The body color of the mineral (silvery or gold yellow) can even emphasize its metallic look. Typical examples of minerals with metallic luster are galena and pyrite.
For more examples, please, refer to the table below.
Adamantine luster is called after a diamond that typically represents that type of luster. Sometimes minerals like cassiterite, corundum, sphalerite, titanite, rutile, zircon, and sphalerite are also considered to have adamantine luster.
TIP: The advantage of the hardness test is that it can be easily done at home or even in the field while rockhounding. Check out the complete guide in the article below:
DIY Guide: Testing Mineral’s Hardness (Explained by Expert)

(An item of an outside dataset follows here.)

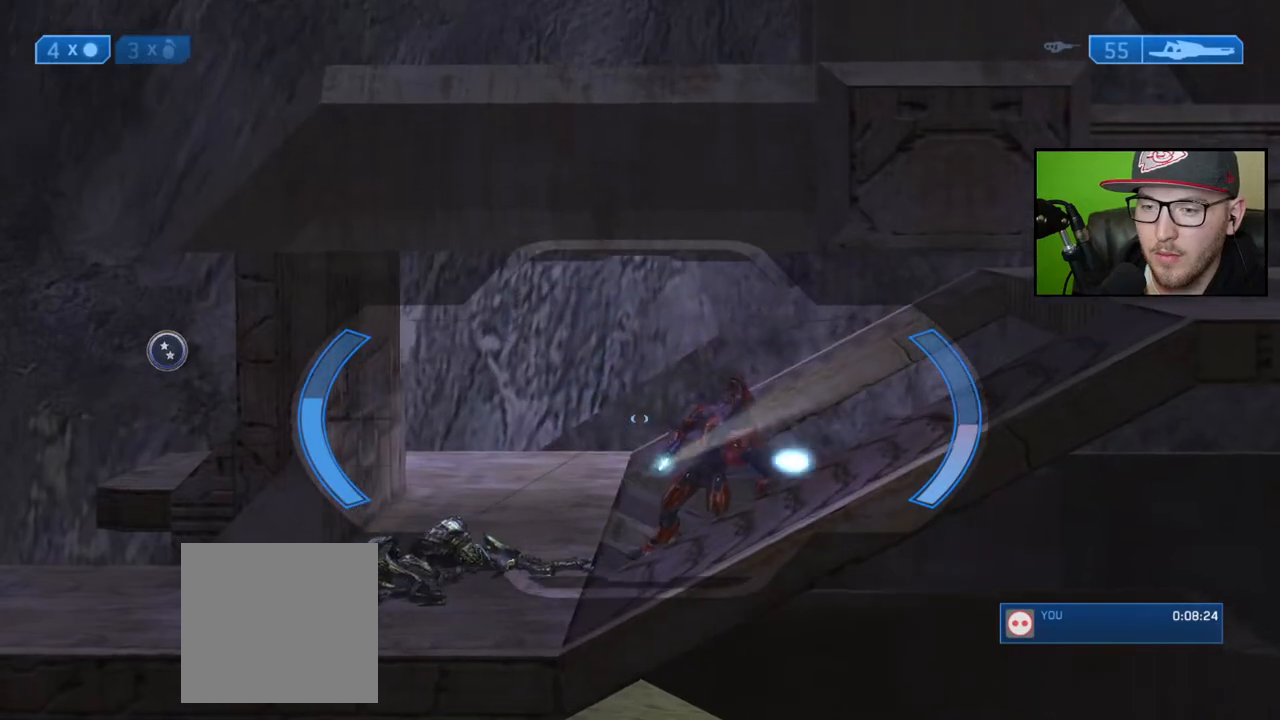
{"buttons": [], "left_stick": "center", "right_stick": "center", "events": [[200, "right_stick", "down-right"], [417, "right_stick", "center"], [433, "left_stick", "center"]]}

Vitreous luster is the most common for transparent and translucent minerals. Collectors and rock hunters commonly deal with minerals that have vitreous luster. Vitreous luster is a luster of a piece of glass. Quartz is the best example to illustrate vitreous luster.
Not only pearls and nacre have pearly luster. Minerals with perfect cleavage like muscovite and other micas also look pearly.

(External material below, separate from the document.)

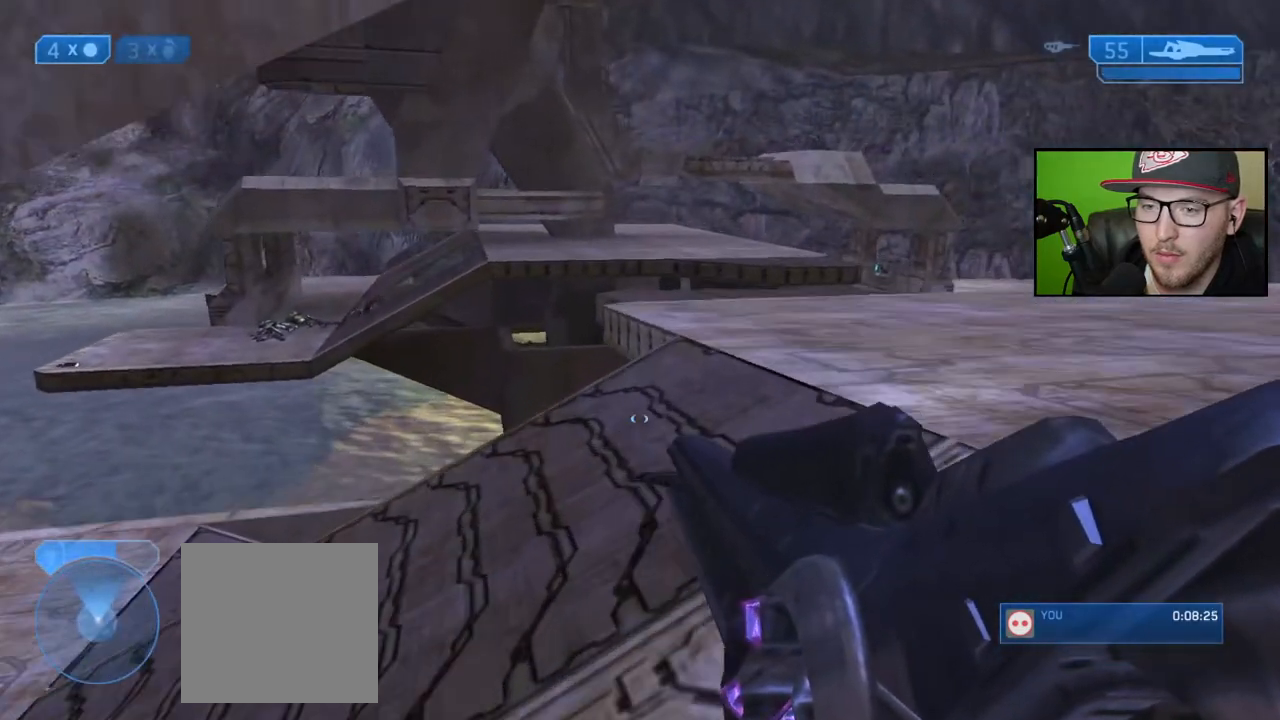
{"buttons": [], "left_stick": "up-right", "right_stick": "center", "events": []}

Silky luster is typical for fibrous minerals. The same as light reflects from fibers of the cloth, it reflects from tiny fibrous minerals, creating delicate silky luster. An outstanding example of silky luster is the selenite variety of gypsum.
Greasy luster is easily identifiable if you ask, “Does this mineral look like covered with oil?”. That is why greasy luster is sometimes called oily. It can be observed on massive rose quartz debris. It is hard to believe that rose quartz chunks are not impregnated with oil.
Waxy luster also looks like artificially impregnated surfaces. Waxy luster differs from greasy because it is more mate and doesn’t sparkle so powerfully.
Minerals with waxy luster are usually made of tiny mineral aggregates which scatter light and produce a waxy appearance on the surface. Agate and chrysocolla in turquoise are excellent illustrations of waxy luster.
TIP: Licking rocks and minerals in geology is a common practice to define some kind of minerals and, of course, a bunch of fun. Find out more about this technique in the article below:
Licking Rocks in Geology: Why & How (Answered by Geologist)
It may be challenging to differentiate resinous luster from waxy. Resinous looks even more mate and dull. It can be better observed in amber, which is not a mineral but an ancient fossilized natural tree resin.
Dull (or Earthy)
This term is applied to minerals that lack any luster in their classical understanding. These minerals do not reflect light and look matte and dull. They are also mostly highly porous aggregates that cannot be polished. Clays (montmorillonite-smectite, illite) are the best illustration of earthy luster.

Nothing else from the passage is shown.